- _DESCRIPTION OF THE TASK_: Copy word for word the lines from the one containing "Q: How many containers appear here?" up to and including the one containing "Q: How many nickels", leaving the pictures out.

- _SUPPLIED DATA_:
____

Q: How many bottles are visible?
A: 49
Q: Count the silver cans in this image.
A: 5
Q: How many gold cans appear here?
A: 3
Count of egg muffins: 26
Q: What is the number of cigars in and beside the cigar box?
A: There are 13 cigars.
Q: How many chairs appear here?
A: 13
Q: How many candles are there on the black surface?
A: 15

____

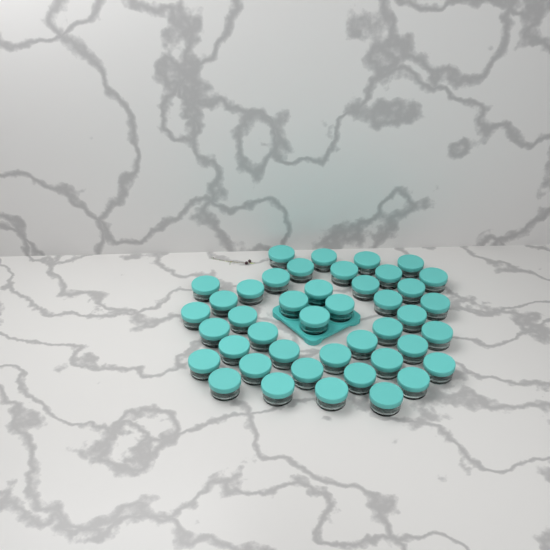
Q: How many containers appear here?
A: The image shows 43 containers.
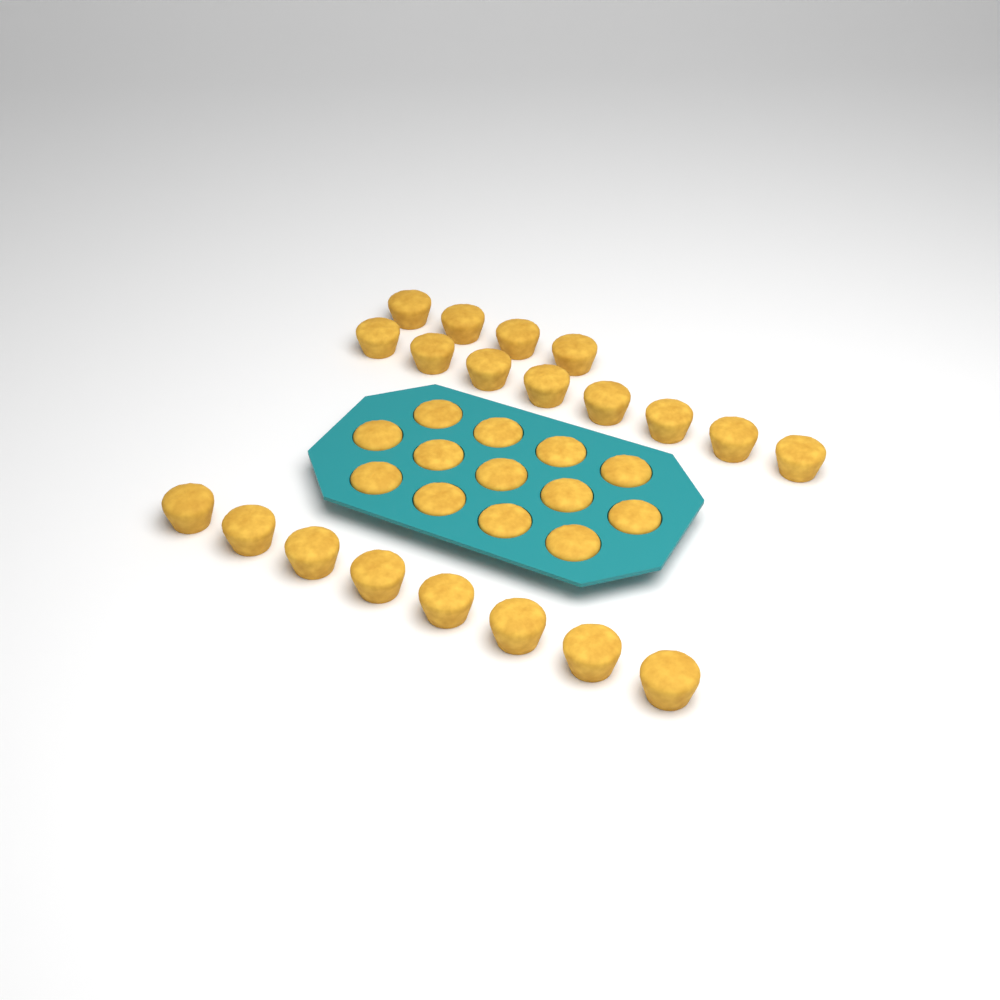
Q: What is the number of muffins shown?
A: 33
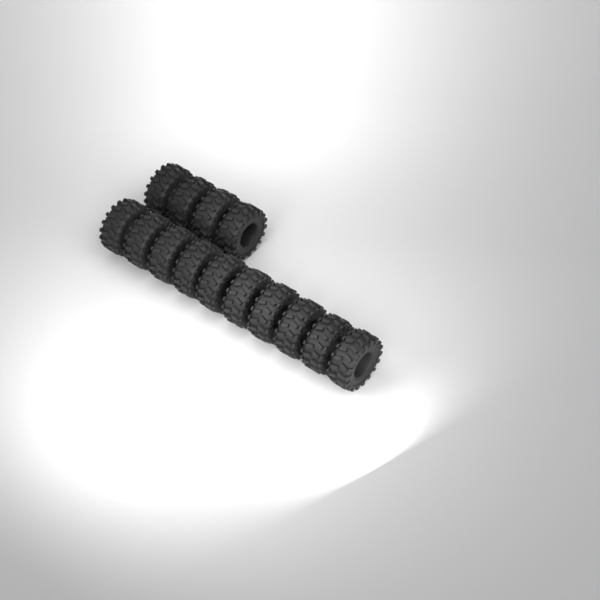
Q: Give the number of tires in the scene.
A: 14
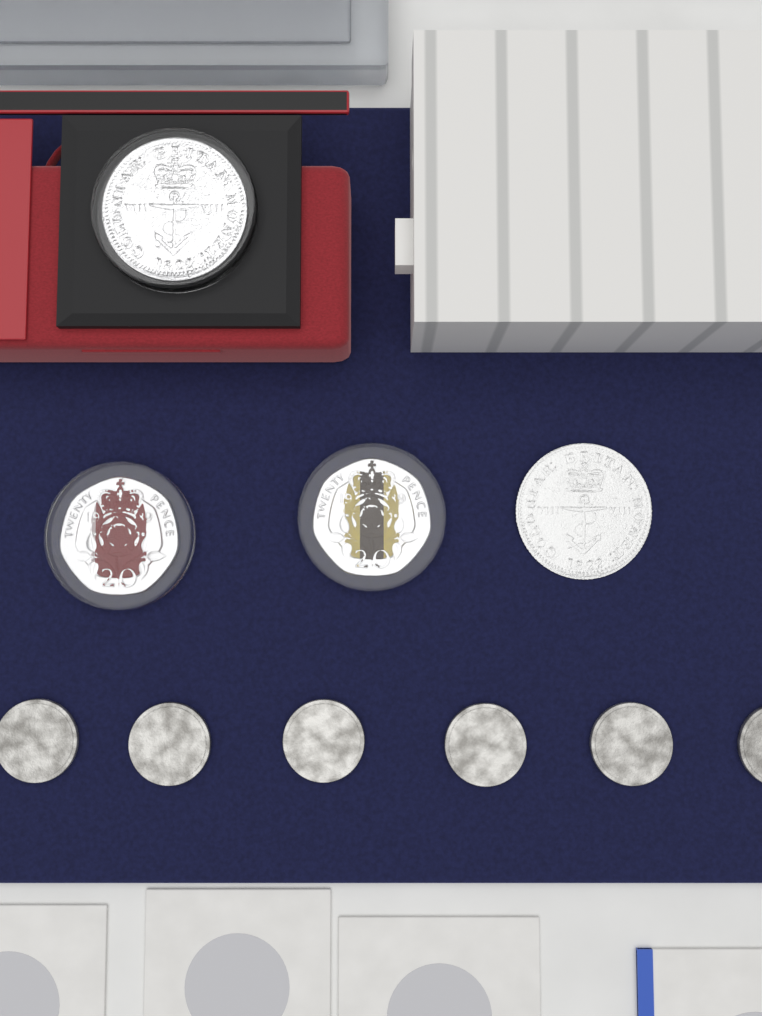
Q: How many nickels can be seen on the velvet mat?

____

- _REPLY TO THE TASK_:
Q: How many containers appear here?
A: The image shows 43 containers.
Q: What is the number of muffins shown?
A: 33
Q: Give the number of tires in the scene.
A: 14
Q: How many nickels can be seen on the velvet mat?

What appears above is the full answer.